1. A max tree is used instead of minimax
2. Rewards can be more than just 1 or 0 (win or loss).
3. The goal is to find the optimal leaf rather than the optimal subtree.

I'm not trying to say anything about the usefulness of the result, but
rather helping people decide how interested they'd be in the paper.  There
are likely counters to the points above.  For example, the addresses #1 by
saying "the minimax problem is a direct generalization of the results
presented"

On 4/24/07, Remi Munos <[EMAIL PROTECTED]> wrote:

Hi,

I have been encouraged to post a message to this list because we wrote a
paper
on the analysis of UCT and other bandit-based methods for tree search, and
this might be useful for computer-go.

The paper "Bandit Algorithms for Tree Search" is available as an INRIA
technical report at: http://hal.inria.fr/inria-00136198

In short, we start by explaining why UCT may perform very poorly in some
cases
because of excessive optimism. The regret of UCT is asymptotically O(log
n)
but with a initial period that may be prohibitively long.

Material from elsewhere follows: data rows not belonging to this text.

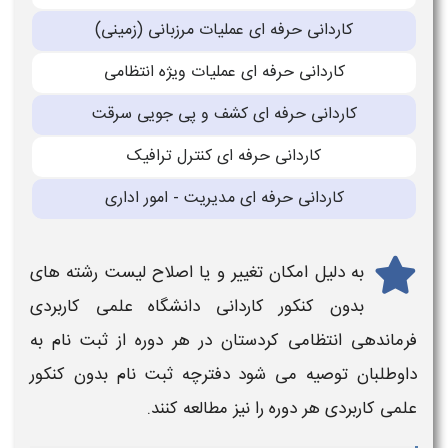
کاردانی حرفه ای عملیات مرزبانی (زمینی)
کاردانی حرفه ای عملیات ویژه انتظامی
کاردانی حرفه ای کشف و پی جویی سرقت
کاردانی حرفه ای کنترل ترافیک
کاردانی حرفه ای مدیریت - امور اداری
به دلیل امکان تغییر و یا اصلاح
لیست رشته های
بدون کنکور کاردانی دانشگاه علمی کاربردی
فرماندهی انتظامی کردستان
در هر دوره از ثبت نام به
داوطلبان توصیه می شود دفترچه
ثبت نام بدون کنکور
علمی کاربردی
هر دوره را نیز مطالعه کنند.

In order to avoid this problem, we need to modify the confidence sequence
so
that to increase exploration when it is necessary. We propose an algorithm
(bandit algorithm in smooth trees) that takes into account possible
smoothness in the tree, namely that the "bias" of the rewards along an
optimal branch is decreasing with the depth of the considered nodes in the
branch, where the "bias" of a node is defined as the difference between
the
value of the node and the expectation of the rewards obtained from that
node
(ie. the difference between the max, or min-max, value and a Monte-Carlo
estimate of its value). Like UCT, the choice of an action depends on upper
confidence bounds, but here, the bound of each node is computed in terms
of
the bounds of its children, as well as a direct Chernoff-Hoeffding bound
based on the average rewards and the smoothness of the tree. We show that
the
algorithm spend a O(log(n)) time on suboptimal branches, thus essentially
exploring the optimal branch. The prior smoothness coefficient of the tree
is
a parameter of the algorithm. If set to 0, this algorithm is nothing else
than UCT. If set to infinity, this algo is a flat-UCB performed on the
leaves. If a correct parameter is set, it performs better than both
extremes.
Of course the setting of a correct value of the parameter for the specific
game of go is left to the experts, which I am not, unfortunately!

Since several go programs are using UCT ideas, we thought this modified
version may be of interest. The paper consider the max-max tree case but
extension to min-max search is straightforward.